While Martha stood by the study door watching them there came the usual pounding on the stairs as Nancy raced down them, crying, ‘Papa! Papa!’ and when she came into view her father had his arms wide waiting for her, and when he swung her off her feet her skirt billowed and showed the frill on her blue flannel drawers.
They both stood laughing and panting as he looked in Martha’s direction, saying, ‘What a welcome. You’d think I’d been away for years instead of a few days. Now, now, away with you both.’ He turned them about and pushed them low down on the back with the flat of his hands as if they were small children, saying, ‘Shoo! Shoo!’ and they ran away laughing.

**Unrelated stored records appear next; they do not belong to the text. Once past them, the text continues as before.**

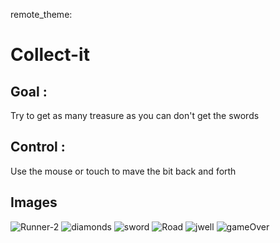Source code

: remote_theme: 

#   Collect-it

## Goal :

Try to get as many treasure as you can don't get the swords 

## Control :

Use the mouse or touch to mave the bit back and forth

## Images 

![Runner-2](https://user-images.githubusercontent.com/116237599/198413772-f8cd1a62-3fd4-4dc4-9cea-c2b392f98405.png)
![diamonds](https://user-images.githubusercontent.com/116237599/198413831-d1b943e8-30e8-46af-af14-40b955d7e54c.png)
![sword](https://user-images.githubusercontent.com/116237599/198413838-bd2279af-b28e-45fe-a77d-fa8f910af141.png)
![Road](https://user-images.githubusercontent.com/116237599/198413869-9806c491-c416-48f2-8fbb-4ab8b35048fa.png)
![jwell](https://user-images.githubusercontent.com/116237599/198413880-32aa19a0-a3c8-454a-9b17-72f2b0e7ff2f.png)
![gameOver](https://user-images.githubusercontent.com/116237599/198413893-2ea0a3dc-6b98-4355-b237-3ab9ab05b7d9.png)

His greeting of Martha was quite different. Looking into her face, he said quietly, ‘Hello there, my dear,’ and she answered as quietly, ‘Hello, Papa,’ then added, ‘Are you very cold?’
‘Frozen. I’m afraid it’s going to lie.’ He went swiftly past her now and towards the fire, and there, standing with his back to it, he bent forward so that the heat could waft his buttocks.
‘Everything all right?’ He now poked his long, handsome face towards her.
‘As usual, Papa.’
‘No trouble?’
She turned her gaze away from his before answering, ‘A few difficulties, Papa, but…but we’ll discuss them after you’ve had your meal.’
‘Yes, yes.’ His jocular tone had changed. He turned now and faced the fire, thrusting his hands out towards it.